DigitalOcean Error Establishing a Database Connection Fix

DigitalOceanI’ve worked on a lot of sites that were hosted on DigitalOcean at this point so I’ve seen many VPS issues that have had to be resolved. I’ve used Ubuntu 14.04 the most on these setups, so this post will use Ubuntu commands. One issue that can have many different causes is the classic “Error Establishing a Database Connection” issue that can occur on sites running WordPress. Assuming your site was previously running fine and you haven’t been messing with the database settings within wordpress, this error is most likely just a result of your server having crashed. Now the fun part is trying to find out why and how to fix it.

Stopping your DigitalOcean MySQL Server from Crashing

1. Add Swap Space

Most times I’ve found that just adding swap space is enough of a fix assuming the server doesn’t have swap space allocated yet. You can check if there is any swap space on your server using the “free -m” command. That will show you the free and used swap space. If you only see zeros for swap, I would start by adding swap space as a fix. DigitalOcean provides their own easy to follow guide for adding swap space that I recommend following step by step.

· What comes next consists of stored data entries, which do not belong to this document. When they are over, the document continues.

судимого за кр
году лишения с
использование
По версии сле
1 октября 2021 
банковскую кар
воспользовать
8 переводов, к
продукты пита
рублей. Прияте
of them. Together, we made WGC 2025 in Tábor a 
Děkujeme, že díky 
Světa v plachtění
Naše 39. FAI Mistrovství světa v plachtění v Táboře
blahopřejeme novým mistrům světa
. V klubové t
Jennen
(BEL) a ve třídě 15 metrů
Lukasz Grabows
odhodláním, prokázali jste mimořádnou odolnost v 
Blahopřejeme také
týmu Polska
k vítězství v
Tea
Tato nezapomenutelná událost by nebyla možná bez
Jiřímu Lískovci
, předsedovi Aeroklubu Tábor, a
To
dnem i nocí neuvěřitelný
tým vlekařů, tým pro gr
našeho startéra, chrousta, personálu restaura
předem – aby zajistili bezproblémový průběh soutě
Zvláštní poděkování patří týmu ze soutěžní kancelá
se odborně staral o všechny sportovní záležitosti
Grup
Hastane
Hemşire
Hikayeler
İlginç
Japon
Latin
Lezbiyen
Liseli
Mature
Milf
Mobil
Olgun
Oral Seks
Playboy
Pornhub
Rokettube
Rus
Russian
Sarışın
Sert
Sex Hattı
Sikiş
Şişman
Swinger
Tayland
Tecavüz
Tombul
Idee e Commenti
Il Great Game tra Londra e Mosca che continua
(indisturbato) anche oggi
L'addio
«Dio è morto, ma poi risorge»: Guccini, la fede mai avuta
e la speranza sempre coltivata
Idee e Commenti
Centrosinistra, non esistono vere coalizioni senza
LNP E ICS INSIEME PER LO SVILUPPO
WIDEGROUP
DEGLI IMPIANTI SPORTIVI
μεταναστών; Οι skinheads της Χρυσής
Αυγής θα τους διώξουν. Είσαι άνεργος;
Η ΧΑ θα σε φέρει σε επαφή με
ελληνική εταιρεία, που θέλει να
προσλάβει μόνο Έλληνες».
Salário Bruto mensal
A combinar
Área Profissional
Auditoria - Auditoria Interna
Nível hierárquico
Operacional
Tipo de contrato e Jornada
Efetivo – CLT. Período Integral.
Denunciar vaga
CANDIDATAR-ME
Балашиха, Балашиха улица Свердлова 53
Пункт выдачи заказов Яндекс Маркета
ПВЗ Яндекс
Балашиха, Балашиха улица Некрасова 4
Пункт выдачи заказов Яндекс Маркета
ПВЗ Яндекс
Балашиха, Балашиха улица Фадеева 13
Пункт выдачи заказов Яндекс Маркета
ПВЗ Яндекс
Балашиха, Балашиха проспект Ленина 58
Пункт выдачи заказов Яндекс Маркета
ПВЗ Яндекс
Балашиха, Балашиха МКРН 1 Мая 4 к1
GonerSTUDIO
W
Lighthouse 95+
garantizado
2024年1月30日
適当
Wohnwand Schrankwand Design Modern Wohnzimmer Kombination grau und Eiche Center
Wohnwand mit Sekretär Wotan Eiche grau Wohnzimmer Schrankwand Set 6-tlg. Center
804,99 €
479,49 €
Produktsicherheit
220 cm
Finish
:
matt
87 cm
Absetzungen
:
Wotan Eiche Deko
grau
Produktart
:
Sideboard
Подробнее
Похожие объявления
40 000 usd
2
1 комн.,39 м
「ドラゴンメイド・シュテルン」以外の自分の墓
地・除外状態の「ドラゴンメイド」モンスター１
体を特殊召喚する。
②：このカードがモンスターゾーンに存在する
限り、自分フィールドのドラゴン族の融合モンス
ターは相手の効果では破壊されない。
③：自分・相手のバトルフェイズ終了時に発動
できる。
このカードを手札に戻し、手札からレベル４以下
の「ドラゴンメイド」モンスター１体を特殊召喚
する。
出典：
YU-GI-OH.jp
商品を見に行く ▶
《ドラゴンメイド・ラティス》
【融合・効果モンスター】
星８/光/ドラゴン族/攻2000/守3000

2. See if You are Out of Disk Space

Running out of physical disk space is another possible cause. This one is more easily spotted if you try to restart mySQL and you get an “Unknown instance:” message. If you see that message, then you should enter this code to see how much disk space you have available:
df -h /

If you see that it’s all used up, you’ll need to upgrade your plan. So shutdown the server and up your droplet plan to the next level. Once the upgrade is finished, restart mySQL again and it should be as good as new!

3. Check for Brute Force Attacks

Now if swap space wasn’t the fix you were looking for and you had disk space left, I’ll go over a less common problem that I recently encountered that was causing this same error. I could tell that this error was different for two reasons.

  • I already had swap space on this server and it had been running fine for a while.
  • Every time I restarted mySQL it would almost immediately crash again.

The problem was actually the result of a brute force attack against the WordPress xmlrpc.php file. If your problem sounds similar, you can check to see if it is a brute force attack by looking at the apache logs:
cd /var/log/apache2/
cat access.log

The Fix

You’ll be looking for a ton of POST requests to xmlrpc.php from about 1 to 3 different IP addresses. It will be pretty obvious once you see it in the logs. All we need to do to stop this from happening is to ban the offending IP address(es):
iptables -A INPUT -s 45.168.72.21 -j DROP

Just use the above code with the IP address that you want banned swapped in. You can confirm that the ip is on the ban list:
iptables -L INPUT -v -n

UPDATE:
There was a feature to block XML-RPC requests at the server level added to DigitalOcean one-click installs in December 2015. All installs after that date can use the following code to prevent all future XML-RPC brute force attacks:
sudo a2enconf block-xmlrpc
Then, just restart apache:
sudo service apache2 restart

Conclusion

While a great number of problems can cause the “Error Establishing a Database Connection” message to show up, these two tips can certainly help a lot in diagnosing and fixing the error. Adding swap space is the most common fix for it, and brute force attacks are just a less commonly discussed possibility that should be considered.